Mediathek: »Der Palast«

»Der Palast« (Miniserie, 2021). © ZDF/Julia Terjung

© ZDF/Julia Terjung

Phantome der Seifenoper

Die Geschichte des Berliner Revuetheaters Friedrichstadt-Palast reicht zurück bis ins 19. Jahrhundert. Das ursprüngliche Haus erlebte Monarchie, Republik, Nationalsozialismus, SED-Herrschaft. Seit 1984 gibt es den unter Denkmalschutz gestellten Neubau. Das ZDF hat das imposante Theater zum Schauplatz eines Dreiteilers gemacht, der angesichts einer thematisch so ergiebigen Vergangenheit enttäuschen muss.

1961 lebt Roland Wenninger, der aus der Bamberger Provinz nach Berlin geflohen war, mit Rosa Steffen in Ostberlin. Die beiden haben zwei Töchter, Christine und Marlene, Zwillinge. Der Mauerbau ist absehbar. Roland will weg, Rosa bleiben. Nächtens macht er sich mit einem der Mädchen davon.

Marlene wächst im Westen auf, Christine, genannt Chris, im Osten. Beide wissen nichts voneinander, bis die Unternehmertochter Marlene in Ostberlin mit DDR-Fabrikanten verhandelt und abends in den Friedrichstadt-Palast eingeladen wird. In einer der Tänzerinnen entdeckt sie ihr Ebenbild. Marlene sucht deren Bekanntschaft. Sie stellen später ihre Eltern zur Rede, erfahren die Vorgeschichte. Marlene reist häufiger nach Berlin. Sie leiht Chris ihren Reisepass, die auf diese Weise in den Westen kann. Beide verlieben sich jeweils auf der anderen Seite der Grenze.

Die Idee, Zwillinge in Ost und West anzusiedeln, ist nicht neu. Götz George spielte ab 1989 die deutsch-deutschen Zwillinge »Schulz & Schulz«. 2004 wurde Tobias Schenke in »Neuruppin Forever« zum verkappten Grenzgänger. »Der Palast« führt nun in das Ostberliner Show- und ins westdeutsche Unternehmermilieu des Jahres 1988. Eine tolle Kulisse, bis ins Kleinste sorgfältig ausgestattet, mit guten darstellerischen Leistungen.

All das hilft aber nicht, die vielen Unglaubwürdigkeiten zu überspielen. Marlene arbeitet als leitende Informatikerin im väterlichen Unternehmen, gibt sich zurückhaltend, aber selbstsicher. Das Drehbuch schreibt ihr – wenig überzeugend – eine linke, kapitalismuskritische Haltung zu. Chris im Osten ist Tänzerin, lebenslustig, fröhlich, alleinerziehende Mutter einer kleinen Tochter.

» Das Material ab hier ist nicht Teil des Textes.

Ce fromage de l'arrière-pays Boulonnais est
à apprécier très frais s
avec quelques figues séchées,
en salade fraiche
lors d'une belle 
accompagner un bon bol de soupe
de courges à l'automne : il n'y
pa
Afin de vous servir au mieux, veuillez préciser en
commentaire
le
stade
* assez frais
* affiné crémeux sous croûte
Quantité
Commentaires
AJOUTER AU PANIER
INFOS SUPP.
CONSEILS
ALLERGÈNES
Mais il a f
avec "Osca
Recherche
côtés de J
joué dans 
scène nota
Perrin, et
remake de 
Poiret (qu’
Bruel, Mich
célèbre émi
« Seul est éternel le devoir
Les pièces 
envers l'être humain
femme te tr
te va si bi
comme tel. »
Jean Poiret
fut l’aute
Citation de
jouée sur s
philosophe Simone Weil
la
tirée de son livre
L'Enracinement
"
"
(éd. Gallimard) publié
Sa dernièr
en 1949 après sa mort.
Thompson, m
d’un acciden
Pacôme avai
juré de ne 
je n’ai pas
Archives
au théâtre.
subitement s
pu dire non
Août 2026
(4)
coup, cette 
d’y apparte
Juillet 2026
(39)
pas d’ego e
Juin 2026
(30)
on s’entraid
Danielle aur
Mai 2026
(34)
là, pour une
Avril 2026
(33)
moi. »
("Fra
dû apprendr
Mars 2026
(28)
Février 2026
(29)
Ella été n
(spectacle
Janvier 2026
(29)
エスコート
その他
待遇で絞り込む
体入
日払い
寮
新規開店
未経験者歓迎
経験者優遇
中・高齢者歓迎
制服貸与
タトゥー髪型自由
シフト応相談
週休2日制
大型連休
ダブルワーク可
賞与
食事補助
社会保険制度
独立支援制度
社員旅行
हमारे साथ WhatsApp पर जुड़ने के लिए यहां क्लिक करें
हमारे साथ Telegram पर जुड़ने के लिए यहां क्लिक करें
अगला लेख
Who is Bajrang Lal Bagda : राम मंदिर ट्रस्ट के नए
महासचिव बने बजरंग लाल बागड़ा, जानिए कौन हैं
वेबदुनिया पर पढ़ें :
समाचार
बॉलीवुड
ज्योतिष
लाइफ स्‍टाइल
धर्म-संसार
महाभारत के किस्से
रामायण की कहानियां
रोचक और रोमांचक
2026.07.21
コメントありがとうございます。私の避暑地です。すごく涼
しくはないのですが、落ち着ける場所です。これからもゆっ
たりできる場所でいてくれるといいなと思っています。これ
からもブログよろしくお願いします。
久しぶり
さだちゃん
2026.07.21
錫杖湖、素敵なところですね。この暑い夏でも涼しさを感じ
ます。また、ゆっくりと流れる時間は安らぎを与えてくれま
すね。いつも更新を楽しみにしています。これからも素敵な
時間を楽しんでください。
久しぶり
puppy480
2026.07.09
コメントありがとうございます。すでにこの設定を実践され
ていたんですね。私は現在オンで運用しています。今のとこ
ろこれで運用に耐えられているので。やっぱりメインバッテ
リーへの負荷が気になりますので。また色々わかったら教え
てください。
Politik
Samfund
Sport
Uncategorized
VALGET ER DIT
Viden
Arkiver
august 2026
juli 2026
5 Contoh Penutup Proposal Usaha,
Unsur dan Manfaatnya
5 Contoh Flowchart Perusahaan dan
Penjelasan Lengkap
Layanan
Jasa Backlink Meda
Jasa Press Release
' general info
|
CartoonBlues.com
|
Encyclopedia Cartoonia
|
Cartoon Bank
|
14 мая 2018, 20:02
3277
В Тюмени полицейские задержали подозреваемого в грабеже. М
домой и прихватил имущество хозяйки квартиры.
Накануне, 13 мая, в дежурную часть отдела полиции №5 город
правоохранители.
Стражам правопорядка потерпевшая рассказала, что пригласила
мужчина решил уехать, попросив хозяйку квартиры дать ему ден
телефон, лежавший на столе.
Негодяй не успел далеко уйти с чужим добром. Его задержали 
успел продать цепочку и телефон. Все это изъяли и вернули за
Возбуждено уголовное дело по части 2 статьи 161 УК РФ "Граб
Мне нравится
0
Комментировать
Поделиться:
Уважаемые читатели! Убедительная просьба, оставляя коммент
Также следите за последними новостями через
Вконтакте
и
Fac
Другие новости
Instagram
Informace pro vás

Für Chris gibt es im Westen kaum Probleme. Wenn Marlene aber als Chris im Osten agiert, kommt es zu Unstimmigkeiten. Chris, in diesem Fall Marlene, soll vor einem neuen Choreographen vortanzen. Zu schwach gerät der Drehbuchkniff, mit dem Marlene sich aus der Situation herauswindet. Anders als die echte Chris spricht sie in perfektem Englisch mit dem britischen Choreographen. Das Umfeld wundert sich, mehr nicht.

Der Dreiteiler hat seine Momente, wenn Chris' ostdeutsche Familie über Ideale und Wirklichkeit reflektiert. Die Mutter und der Großvater hatten Hoffnungen in ihren Staat gesetzt, waren ihm bis zu einem gewissen Maße treu. Keine Mitläufer, sondern Menschen, die eine gerechte, lebenswerte Gesellschaft aufbauen wollten. Da blitzt auf, was eine solche Produktion hätte leisten können. Herausgekommen ist nur eine Seifenoper de luxe. Eine verpasste Chance.